FLUX3D:扩散对齐稀疏表示的高保真3D高斯生成
阅读原文· arxiv.orgFLUX3D提出图像到3D高斯泼溅(3DGS)生成框架,解决两个结构性瓶颈:表示瓶颈(判别式2D特征构建稀疏体素潜在表示抑制重构线索)与跨模态对应瓶颈(标准扩散Transformer难对齐密集2D与稀疏3D token)。引入扩散对齐结构化潜在(DA-SLAT)与仅解码器架构提升3DGS保真度,并设计含稀疏结构多模态扩散Transformer(SMDiT)和模态感知旋转位置编码(MARoPE)的稀疏结构感知扩散框架,实现几何无关对齐。实验表明FLUX3D在外观保真度上显著超越现有SOTA。
Sparse voxel representation has emerged as a scalable foundation for image-to-3D Gaussian Splatting (3DGS) generation, yet current methods struggle to preserve high-frequency visual details of input images due to two structural bottlenecks. First, they adopt discriminative 2D features optimized for semantic abstraction to construct sparse voxel latents, which suppress reconstructive cues and induce a representation bottleneck. Second, in the generation stage, standard diffusion transformers lack effective mechanisms to align dense 2D image tokens with sparse 3D voxel latents, resulting in a cross-modal correspondence bottleneck.

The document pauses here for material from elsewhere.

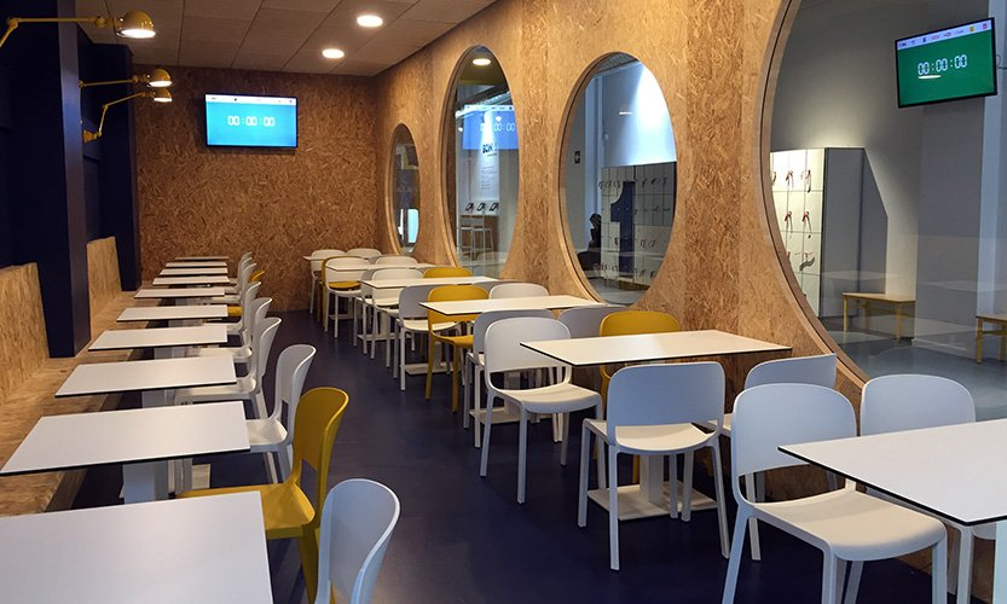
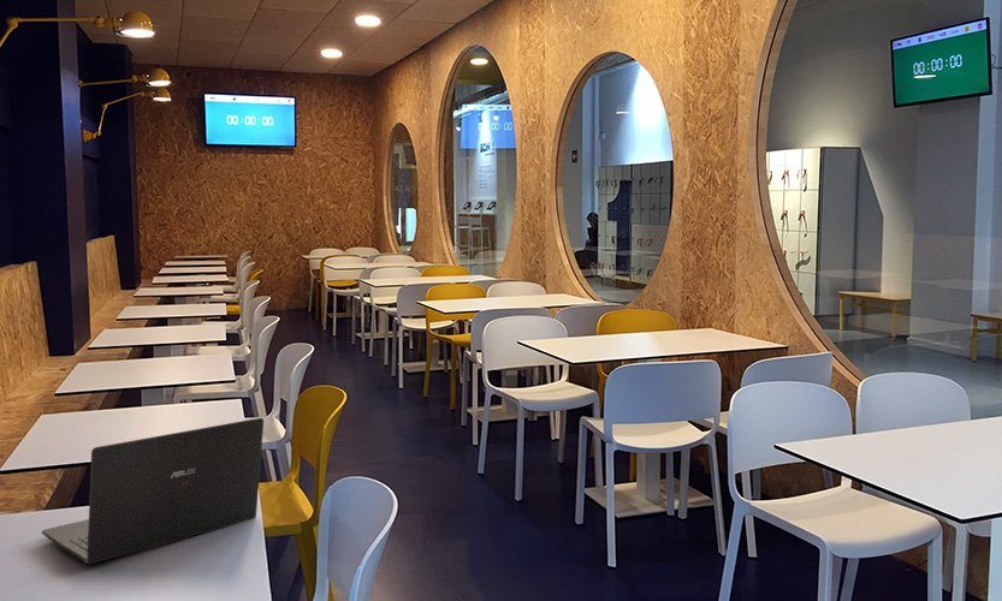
+ laptop [41,417,265,565]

To address these issues, we propose FLUX3D, a scalable image-to-3DGS framework that boosts both representation learning and cross-modal alignment during generation. We first revisit 2D feature selection for sparse-voxel-based 3D representation learning, propose Diffusion-Aligned Structured Latents (DA-SLAT) and couple it with a decoder-only architecture to improve 3DGS reconstruction fidelity. We also design a sparse-structure-aware diffusion framework, which integrates the Sparse-structure Multimodal Diffusion Transformer (SMDiT) and Modal-Aware Rotary Positional Embedding (MARoPE) to achieve geometry-agnostic 2D-3D alignment. Extensive benchmark experiments demonstrate that FLUX3D yields substantial improvements in appearance fidelity and significantly outperforms all state-of-the-art (SOTA) methods in generating high-quality 3DGS assets.